When I first began writing, I took a class from a teacher who said it should never take anyone longer than 10 months to write a book. I remember wondering if this was really true, and immediately thought of a fellow artist I know who took eight years to write his first book. And then I wondered how people come up with these seemingly arbitrary timelines.
External demands can easily squash creative process, unless they are truly aligned with the essence of a project. This isn’t to say deadlines aren’t useful, they most certainly are. Most work doesn’t get finished without one. But, too often deadlines are created without an awareness of what a project is trying to become and the time it will take to get there. Honoring process in our work means tuning into the nature of what is trying to be born.
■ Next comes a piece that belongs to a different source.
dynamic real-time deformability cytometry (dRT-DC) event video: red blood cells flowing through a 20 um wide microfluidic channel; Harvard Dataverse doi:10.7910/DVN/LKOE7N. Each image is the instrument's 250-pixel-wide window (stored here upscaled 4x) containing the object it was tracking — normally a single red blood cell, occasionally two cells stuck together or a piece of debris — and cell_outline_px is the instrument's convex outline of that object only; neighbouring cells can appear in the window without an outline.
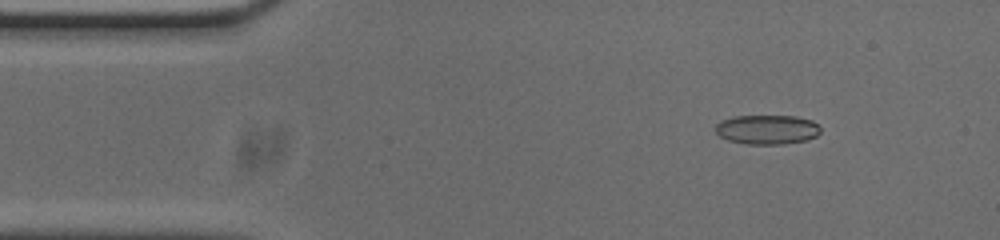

As artists, we must learn how to listen to our creations and not push them out too fast, nor keep them unexpressed for too long. Maintaining a steady rhythm of work helps us to really get in sync with the pace of any given project, and allow for variation. When I wrote my first book, The Reluctant Artist, it was a much more straightforward process than my current book project is turning out to be. I felt that in some ways the first book had already been written before I officially began it, and my job was to compile material from old blog posts, newsletters, journal writing, etc. Because so much of it already existed, albeit in random places, the work of culling through material and organizing it fit with a tighter and shorter timeline. The process felt pretty well-defined.
This book is turning out to be a much more organic journey. It feels as though I am living it as I am writing it. Thus by default, the timeline is longer and looser. For the act of living, of course, is not something that can be sped up or stuffed into a neat package. Whereas the first book was more left brain, this one is more right brain, and it’s become quite clear that something entirely different wants to born this time around.
We enjoy our creativity more when we stop judging a project’s particular rhythm, and instead, get in sync with what it wants to be. As we listen, we learn that every creation has an identity. And when we allow for process, adjusting expectation and outcome accordingly, we nurture these unique identities. We liberate our art from a cookie cutter mold.